-- Instructions for the task --
Retype the data below verbatim; pictures do not belong in the copy.

-- Collected material --
--------------------------------
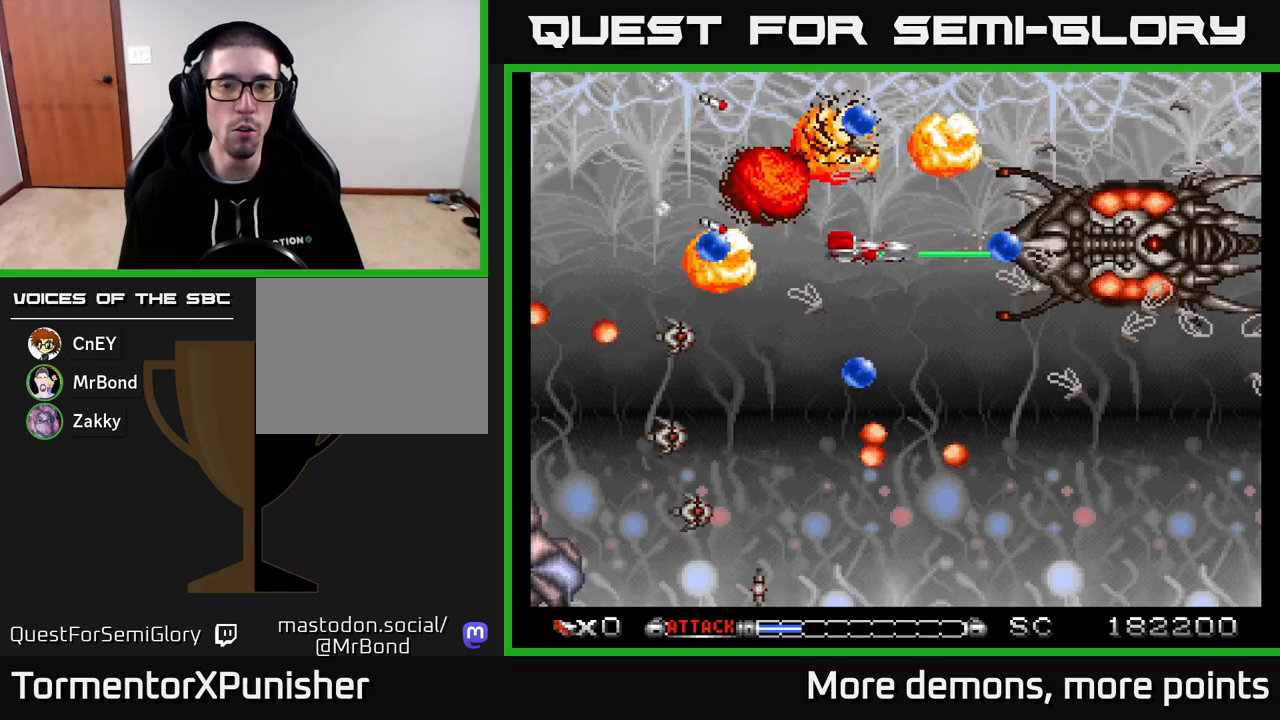
{"buttons": ["A"], "right_stick": "center", "events": [[33, "DPAD_RIGHT", "up"], [200, "DPAD_DOWN", "down"], [283, "DPAD_RIGHT", "down"], [300, "DPAD_RIGHT", "up"], [333, "DPAD_DOWN", "up"]]}
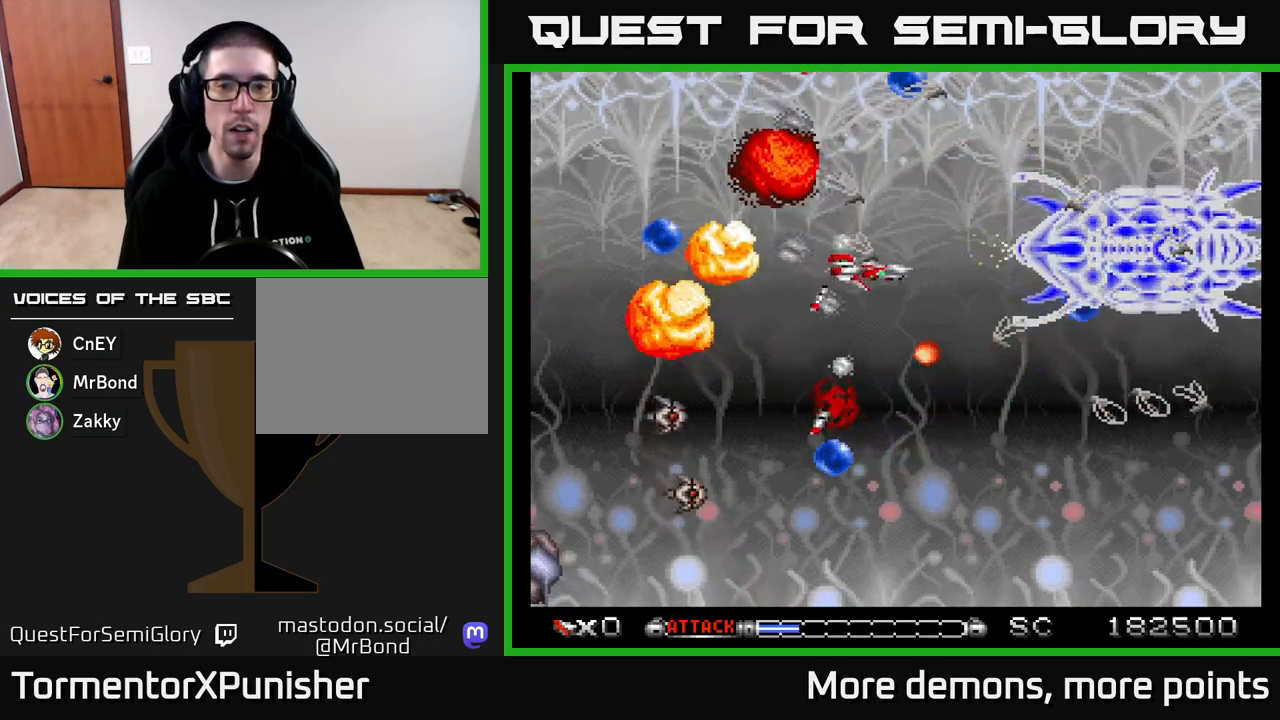
{"buttons": ["A", "DPAD_DOWN", "DPAD_RIGHT"], "right_stick": "center", "events": [[17, "DPAD_RIGHT", "down"], [100, "DPAD_RIGHT", "up"], [133, "DPAD_LEFT", "down"], [233, "DPAD_DOWN", "down"], [283, "DPAD_DOWN", "up"], [300, "DPAD_DOWN", "down"], [367, "DPAD_LEFT", "up"], [400, "DPAD_RIGHT", "down"]]}
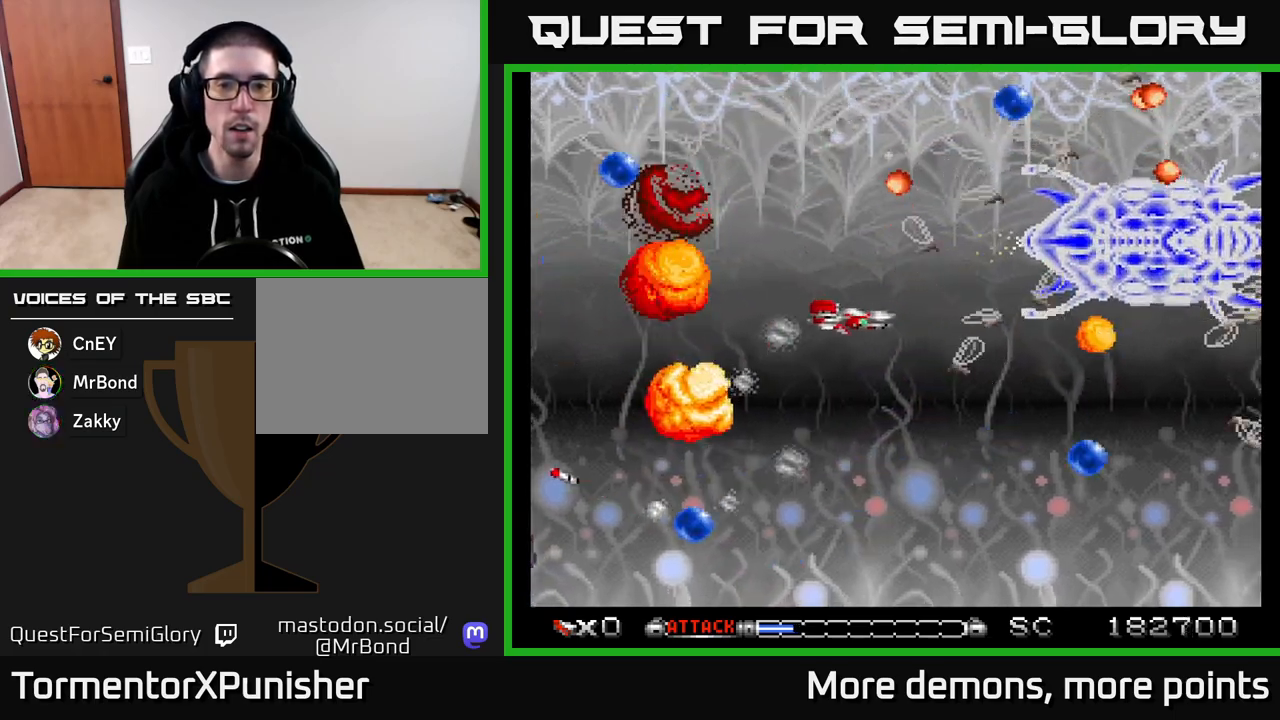
{"buttons": ["A", "DPAD_RIGHT"], "right_stick": "center", "events": [[67, "DPAD_RIGHT", "up"], [100, "DPAD_LEFT", "down"], [200, "DPAD_DOWN", "up"], [250, "DPAD_LEFT", "up"], [283, "DPAD_DOWN", "down"], [433, "DPAD_DOWN", "up"], [433, "DPAD_RIGHT", "down"]]}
--------------------------------
-- Reply --
{"buttons": ["A"], "right_stick": "center", "events": [[33, "DPAD_RIGHT", "up"], [200, "DPAD_DOWN", "down"], [283, "DPAD_RIGHT", "down"], [300, "DPAD_RIGHT", "up"], [333, "DPAD_DOWN", "up"]]}
{"buttons": ["A", "DPAD_DOWN", "DPAD_RIGHT"], "right_stick": "center", "events": [[17, "DPAD_RIGHT", "down"], [100, "DPAD_RIGHT", "up"], [133, "DPAD_LEFT", "down"], [233, "DPAD_DOWN", "down"], [283, "DPAD_DOWN", "up"], [300, "DPAD_DOWN", "down"], [367, "DPAD_LEFT", "up"], [400, "DPAD_RIGHT", "down"]]}
{"buttons": ["A", "DPAD_RIGHT"], "right_stick": "center", "events": [[67, "DPAD_RIGHT", "up"], [100, "DPAD_LEFT", "down"], [200, "DPAD_DOWN", "up"], [250, "DPAD_LEFT", "up"], [283, "DPAD_DOWN", "down"], [433, "DPAD_DOWN", "up"], [433, "DPAD_RIGHT", "down"]]}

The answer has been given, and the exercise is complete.